See how brightly that sun is shining on my wreath? It's because it was about 90 degrees yesterday. More Margaritaville than White Christmas. And it's PRE Thanksgiving. MAJOR CRIME. Nate said it was rule that you couldn't decorate for one holiday BEFORE another. Obviously, he hasn't read Nester's rules about decorating. I think she and I would be BFFs IRL.
(see stepdaughter to be - i CAN text, so there.)
Are you living by the calendar right now like I am? Does it mock you like mine does? Do you hear a soft "tick tick tick" resembling a timebomb in your head? I thought once i had kids that damn clock would shut the EFF up. (See, i'm even curtailing my potty mouth. swear.) My calendar is not my friend right now.
- Round 2 of football season and practice - tick.
- Getting boys to beach house for Thxgiving holiday w/dad on Saturday - tick.
- Getting self pack and overnight to Tampa by Saturday night for step's band competition. tick.
- Get BACK to Winter Park by NOON the next day for our women's group to decorate the church for the holidays. tick.
- Thanksgiving week in Tallahassee. TICK TICK.
- Put the tree up, the lights on, and get the menu done. TICK TICK.
- Back from Tallahassee, fly to NYC for 4 days TICK TICK TICK.

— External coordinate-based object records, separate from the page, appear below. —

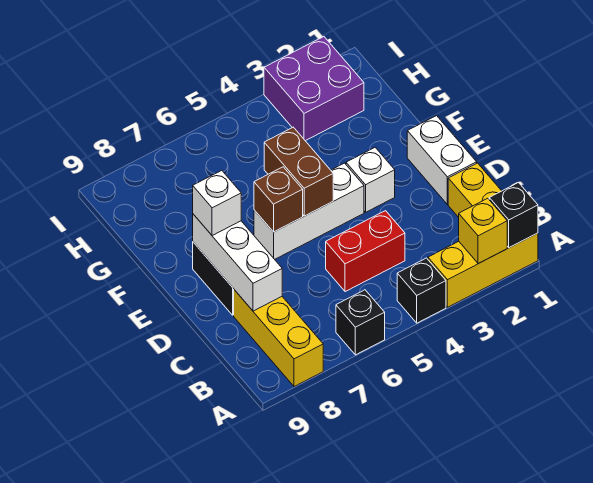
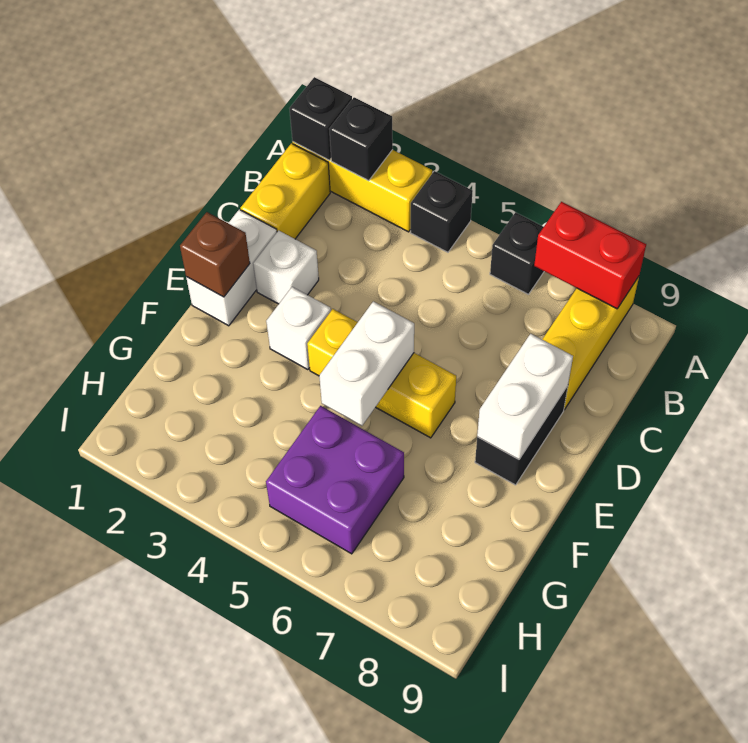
yellow brick A2 level 2 -> black brick A2 level 2
red brick C4:C5 level 1 -> red brick A7:A8 level 2
white brick C8:E8 level 2 -> white brick D8:E8 level 2
white brick E4:E6 level 1 -> yellow brick E4:E6 level 1
brown brick E5:F5 level 2 -> white brick E5:F5 level 2
brown brick E6 level 2 -> brown brick E1 level 2
white brick E8 level 3 -> white brick D2 level 1
purple brick H2:I3 level 1 -> purple brick G5:H6 level 1

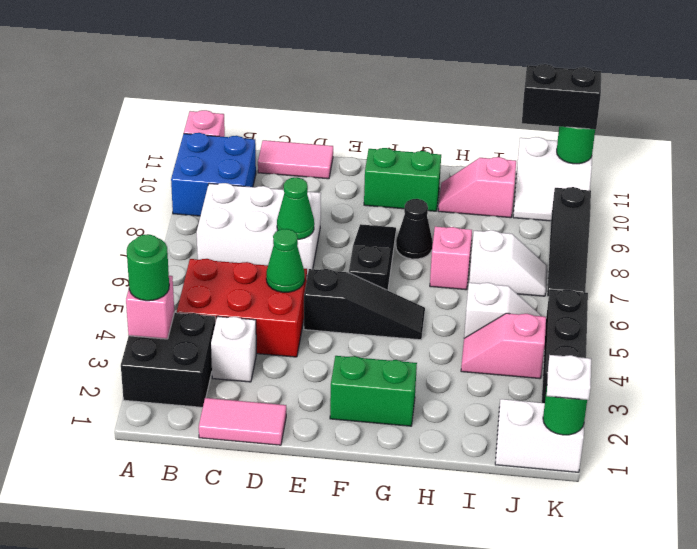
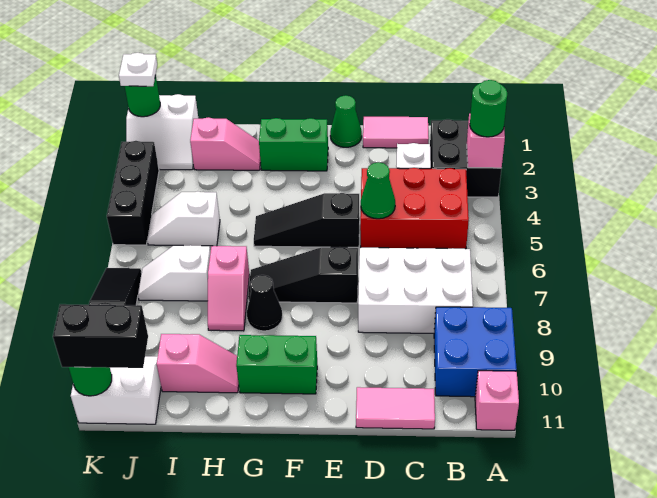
green cone D7 level 2 -> green cone E1 level 1
black slope F6:F8 level 1 top 6 -> black slope E7:G7 level 1 top E
pink slope I4:J4 level 1 top J -> pink slope H2:I2 level 1 top I

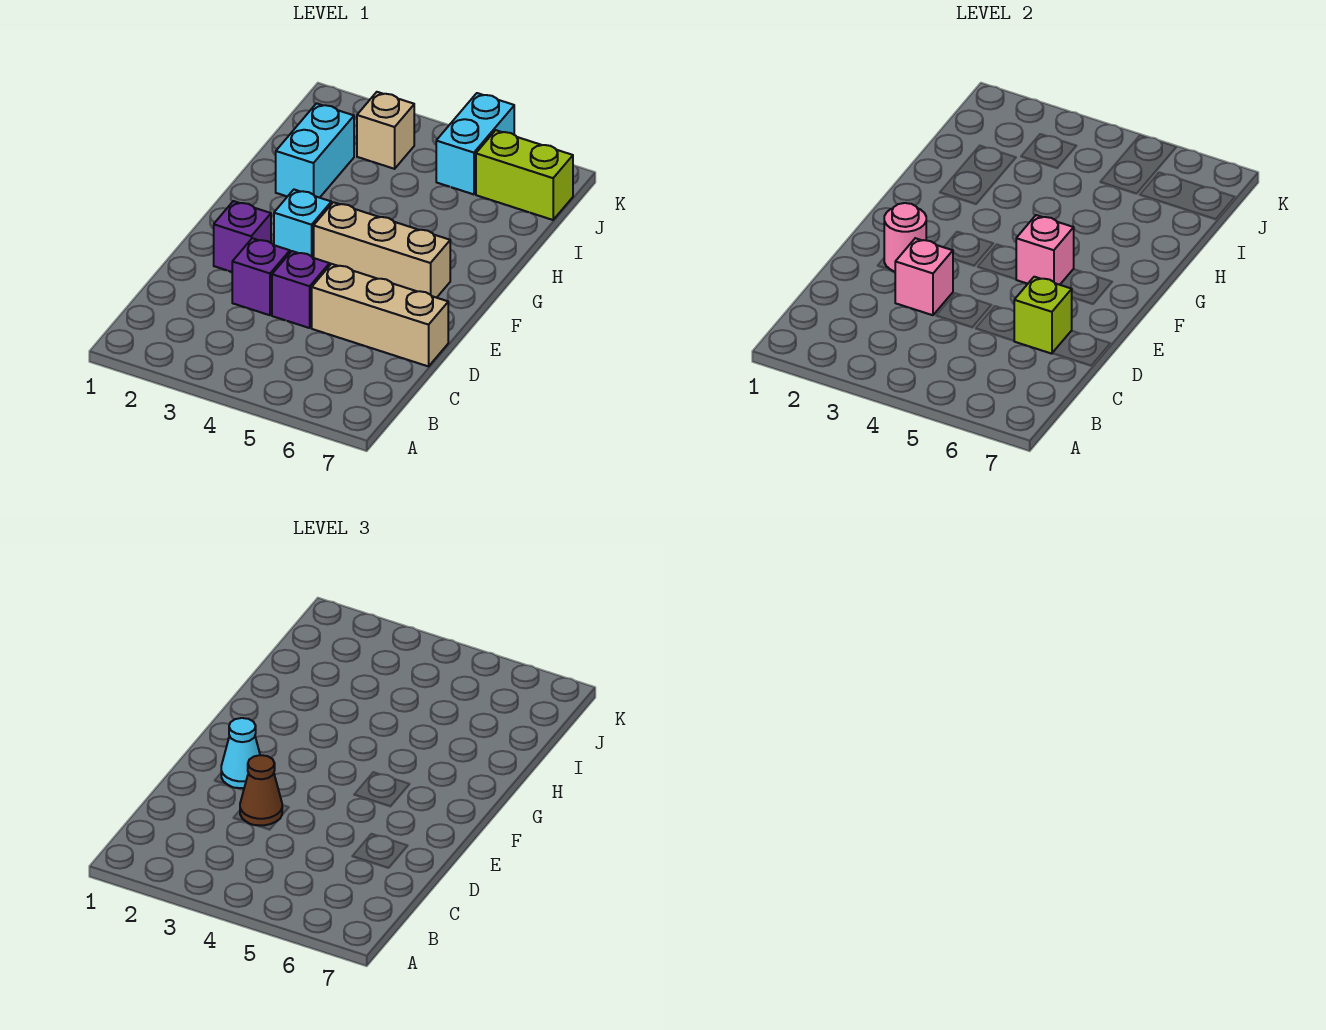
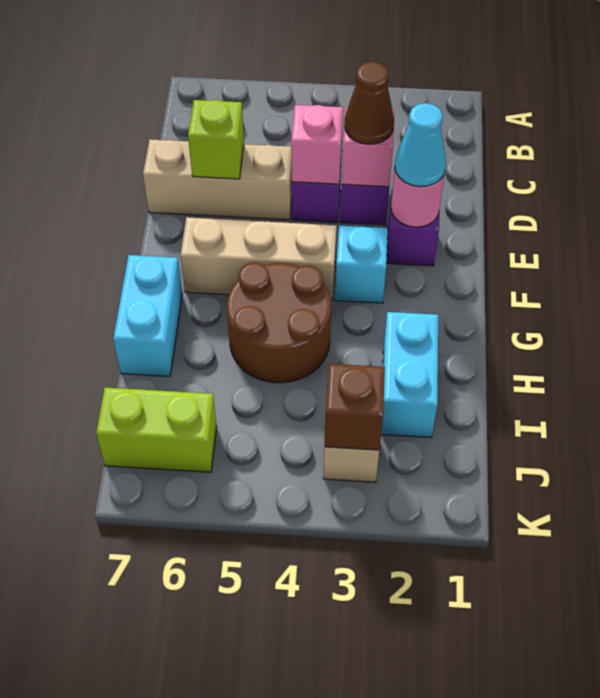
pink brick F5 level 2 -> pink brick D4 level 2
none -> brown round brick G4:H5 level 1
none -> brown brick J3 level 2
cyan brick J5:K5 level 1 -> cyan brick G7:H7 level 1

- SHOPPING. WHEN IN IS THIS GOING TO GET DONE???? tick tick tick tick tick
I know y'all feel me. If you don't - just lie to me. Don't be those friends i hate that say "Oh... my shopping is done, i want to ENJOY the holidays." HOW CAN YOU ENJOY THE HOLIDAYS WITHOUT A PANIC ATTACK??? Pishposh, bring on the paxil - and i will wish you a Merry Christmas in no time flat.